**What to work on**
Your task is to show every line in the listing below that includes "Password".
—————
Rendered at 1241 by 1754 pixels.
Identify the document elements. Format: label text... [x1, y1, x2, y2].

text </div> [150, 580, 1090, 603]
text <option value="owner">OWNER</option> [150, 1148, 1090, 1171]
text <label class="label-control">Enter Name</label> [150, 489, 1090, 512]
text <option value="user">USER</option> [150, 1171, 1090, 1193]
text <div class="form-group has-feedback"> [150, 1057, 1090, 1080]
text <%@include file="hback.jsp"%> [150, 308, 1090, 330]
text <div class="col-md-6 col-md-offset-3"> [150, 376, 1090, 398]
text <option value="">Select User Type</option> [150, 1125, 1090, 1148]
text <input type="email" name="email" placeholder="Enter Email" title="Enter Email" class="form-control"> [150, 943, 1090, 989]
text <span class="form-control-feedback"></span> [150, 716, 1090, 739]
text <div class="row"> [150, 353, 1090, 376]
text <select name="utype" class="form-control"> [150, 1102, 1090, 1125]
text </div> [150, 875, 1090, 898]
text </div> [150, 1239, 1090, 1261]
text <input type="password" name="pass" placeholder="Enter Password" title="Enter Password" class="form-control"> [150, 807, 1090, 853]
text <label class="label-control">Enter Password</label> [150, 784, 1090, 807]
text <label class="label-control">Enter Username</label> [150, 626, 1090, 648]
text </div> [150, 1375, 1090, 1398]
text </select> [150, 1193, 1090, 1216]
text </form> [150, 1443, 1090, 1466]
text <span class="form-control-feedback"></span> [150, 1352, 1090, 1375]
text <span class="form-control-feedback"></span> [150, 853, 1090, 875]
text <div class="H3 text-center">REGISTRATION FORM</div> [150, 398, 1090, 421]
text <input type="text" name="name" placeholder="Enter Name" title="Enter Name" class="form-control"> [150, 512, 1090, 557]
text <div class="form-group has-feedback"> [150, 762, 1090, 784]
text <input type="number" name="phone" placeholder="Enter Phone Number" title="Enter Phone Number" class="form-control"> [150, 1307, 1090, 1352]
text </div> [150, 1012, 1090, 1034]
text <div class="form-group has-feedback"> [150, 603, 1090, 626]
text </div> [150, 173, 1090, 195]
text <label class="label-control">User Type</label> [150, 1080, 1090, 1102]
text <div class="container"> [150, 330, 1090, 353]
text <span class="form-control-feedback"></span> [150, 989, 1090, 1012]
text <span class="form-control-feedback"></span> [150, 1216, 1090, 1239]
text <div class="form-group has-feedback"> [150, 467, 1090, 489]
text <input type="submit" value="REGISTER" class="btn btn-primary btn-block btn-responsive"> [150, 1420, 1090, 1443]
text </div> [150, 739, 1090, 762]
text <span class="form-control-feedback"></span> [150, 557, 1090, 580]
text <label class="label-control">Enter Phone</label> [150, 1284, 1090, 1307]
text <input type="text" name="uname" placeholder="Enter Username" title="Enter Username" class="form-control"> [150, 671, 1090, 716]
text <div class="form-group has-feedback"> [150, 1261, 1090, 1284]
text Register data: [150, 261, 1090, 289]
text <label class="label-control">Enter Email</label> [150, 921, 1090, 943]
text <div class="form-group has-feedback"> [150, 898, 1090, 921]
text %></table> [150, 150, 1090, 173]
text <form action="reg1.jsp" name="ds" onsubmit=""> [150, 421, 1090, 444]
—————
**Written answer**
text <input type="password" name="pass" placeholder="Enter Password" title="Enter Password" class="form-control"> [150, 807, 1090, 853]
text <label class="label-control">Enter Password</label> [150, 784, 1090, 807]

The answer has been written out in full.